=== MATERIAL PROVIDED ===

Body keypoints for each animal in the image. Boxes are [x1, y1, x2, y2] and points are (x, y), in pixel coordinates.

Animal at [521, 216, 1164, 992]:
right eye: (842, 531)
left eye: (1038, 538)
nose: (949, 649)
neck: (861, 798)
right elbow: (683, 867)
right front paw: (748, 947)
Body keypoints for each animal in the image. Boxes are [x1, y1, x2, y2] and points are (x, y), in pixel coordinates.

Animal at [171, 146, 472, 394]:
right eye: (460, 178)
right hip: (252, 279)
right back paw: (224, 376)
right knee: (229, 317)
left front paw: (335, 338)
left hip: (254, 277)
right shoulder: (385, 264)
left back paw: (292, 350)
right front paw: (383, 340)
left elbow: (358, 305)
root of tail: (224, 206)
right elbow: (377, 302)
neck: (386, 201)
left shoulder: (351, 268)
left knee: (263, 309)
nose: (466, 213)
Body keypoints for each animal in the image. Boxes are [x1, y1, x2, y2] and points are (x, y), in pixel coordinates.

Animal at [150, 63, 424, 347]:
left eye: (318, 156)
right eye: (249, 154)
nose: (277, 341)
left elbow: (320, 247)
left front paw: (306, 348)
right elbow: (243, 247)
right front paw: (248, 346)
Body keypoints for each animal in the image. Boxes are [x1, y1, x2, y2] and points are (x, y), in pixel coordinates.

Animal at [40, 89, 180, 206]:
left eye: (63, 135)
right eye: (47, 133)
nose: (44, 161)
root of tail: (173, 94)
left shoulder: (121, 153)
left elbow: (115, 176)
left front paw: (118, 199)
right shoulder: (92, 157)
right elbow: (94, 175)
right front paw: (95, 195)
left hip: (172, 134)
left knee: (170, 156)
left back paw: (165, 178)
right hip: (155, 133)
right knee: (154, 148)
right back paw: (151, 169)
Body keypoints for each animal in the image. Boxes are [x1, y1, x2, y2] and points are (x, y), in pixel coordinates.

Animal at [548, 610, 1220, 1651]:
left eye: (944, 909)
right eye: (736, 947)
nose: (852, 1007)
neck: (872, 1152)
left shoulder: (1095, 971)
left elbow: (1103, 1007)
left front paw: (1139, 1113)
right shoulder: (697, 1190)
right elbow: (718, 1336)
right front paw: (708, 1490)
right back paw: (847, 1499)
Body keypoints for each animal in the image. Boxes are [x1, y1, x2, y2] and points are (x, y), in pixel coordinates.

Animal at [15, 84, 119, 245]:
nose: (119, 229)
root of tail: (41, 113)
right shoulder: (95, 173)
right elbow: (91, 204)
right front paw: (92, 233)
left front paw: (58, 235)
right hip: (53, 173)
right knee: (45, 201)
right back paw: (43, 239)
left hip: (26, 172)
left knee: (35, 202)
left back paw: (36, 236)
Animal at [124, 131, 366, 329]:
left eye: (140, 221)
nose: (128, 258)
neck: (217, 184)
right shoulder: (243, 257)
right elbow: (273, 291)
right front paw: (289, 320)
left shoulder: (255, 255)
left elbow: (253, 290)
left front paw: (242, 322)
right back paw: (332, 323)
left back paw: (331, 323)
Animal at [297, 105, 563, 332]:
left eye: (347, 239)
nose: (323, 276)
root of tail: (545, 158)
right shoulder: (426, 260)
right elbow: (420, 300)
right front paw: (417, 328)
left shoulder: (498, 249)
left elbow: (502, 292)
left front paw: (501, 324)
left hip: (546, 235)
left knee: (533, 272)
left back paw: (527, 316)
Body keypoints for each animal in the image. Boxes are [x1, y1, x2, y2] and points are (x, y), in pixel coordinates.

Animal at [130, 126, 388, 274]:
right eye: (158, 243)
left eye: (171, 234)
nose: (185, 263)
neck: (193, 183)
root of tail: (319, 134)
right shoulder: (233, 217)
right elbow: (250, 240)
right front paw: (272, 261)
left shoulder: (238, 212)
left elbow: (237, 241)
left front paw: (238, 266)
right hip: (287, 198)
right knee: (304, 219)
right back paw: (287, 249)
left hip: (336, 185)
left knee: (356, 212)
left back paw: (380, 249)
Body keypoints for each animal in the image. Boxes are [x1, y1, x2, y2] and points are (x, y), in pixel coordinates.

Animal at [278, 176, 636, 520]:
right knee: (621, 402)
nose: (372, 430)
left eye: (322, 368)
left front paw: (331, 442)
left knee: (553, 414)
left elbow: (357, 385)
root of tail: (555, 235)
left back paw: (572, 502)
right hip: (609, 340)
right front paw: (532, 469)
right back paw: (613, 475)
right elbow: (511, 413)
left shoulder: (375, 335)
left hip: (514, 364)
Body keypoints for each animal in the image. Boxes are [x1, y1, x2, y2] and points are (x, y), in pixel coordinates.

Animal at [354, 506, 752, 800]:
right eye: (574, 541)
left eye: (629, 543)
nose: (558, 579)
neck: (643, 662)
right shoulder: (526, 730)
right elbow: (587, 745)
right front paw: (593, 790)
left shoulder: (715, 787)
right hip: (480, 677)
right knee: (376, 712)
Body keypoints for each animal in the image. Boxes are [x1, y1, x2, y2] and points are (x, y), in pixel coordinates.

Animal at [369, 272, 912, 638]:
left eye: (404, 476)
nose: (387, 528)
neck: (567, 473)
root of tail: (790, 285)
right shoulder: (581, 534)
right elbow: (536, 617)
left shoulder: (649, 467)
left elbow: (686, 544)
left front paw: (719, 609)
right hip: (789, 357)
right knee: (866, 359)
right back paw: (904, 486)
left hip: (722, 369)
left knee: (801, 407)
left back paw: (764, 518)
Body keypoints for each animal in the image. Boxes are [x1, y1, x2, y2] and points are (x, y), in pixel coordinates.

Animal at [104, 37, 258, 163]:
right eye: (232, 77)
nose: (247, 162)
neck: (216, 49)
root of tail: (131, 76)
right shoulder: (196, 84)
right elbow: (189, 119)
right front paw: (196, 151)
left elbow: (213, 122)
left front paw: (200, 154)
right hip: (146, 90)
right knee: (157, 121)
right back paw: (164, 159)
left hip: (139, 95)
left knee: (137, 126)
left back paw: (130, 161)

===

**EXERCISE**. Reproduce exactly the first line of the listing and every line after it, through the one containing "right front paw: (248, 346)". Nothing else belongs in the output.

**SOLUTION FOR THIS EXERCISE**.
Body keypoints for each animal in the image. Boxes are [x1, y1, x2, y2] and points are (x, y), in pixel coordinates.

Animal at [521, 216, 1164, 992]:
right eye: (842, 531)
left eye: (1038, 538)
nose: (949, 649)
neck: (861, 798)
right elbow: (683, 867)
right front paw: (748, 947)
Body keypoints for each animal in the image. Boxes are [x1, y1, x2, y2] and points are (x, y), in pixel coordinates.

Animal at [171, 146, 472, 394]:
right eye: (460, 178)
right hip: (252, 279)
right back paw: (224, 376)
right knee: (229, 317)
left front paw: (335, 338)
left hip: (254, 277)
right shoulder: (385, 264)
left back paw: (292, 350)
right front paw: (383, 340)
left elbow: (358, 305)
root of tail: (224, 206)
right elbow: (377, 302)
neck: (386, 201)
left shoulder: (351, 268)
left knee: (263, 309)
nose: (466, 213)
Body keypoints for each animal in the image. Boxes are [x1, y1, x2, y2] and points are (x, y), in pixel coordinates.

Animal at [150, 63, 424, 347]:
left eye: (318, 156)
right eye: (249, 154)
nose: (277, 341)
left elbow: (320, 247)
left front paw: (306, 348)
right elbow: (243, 247)
right front paw: (248, 346)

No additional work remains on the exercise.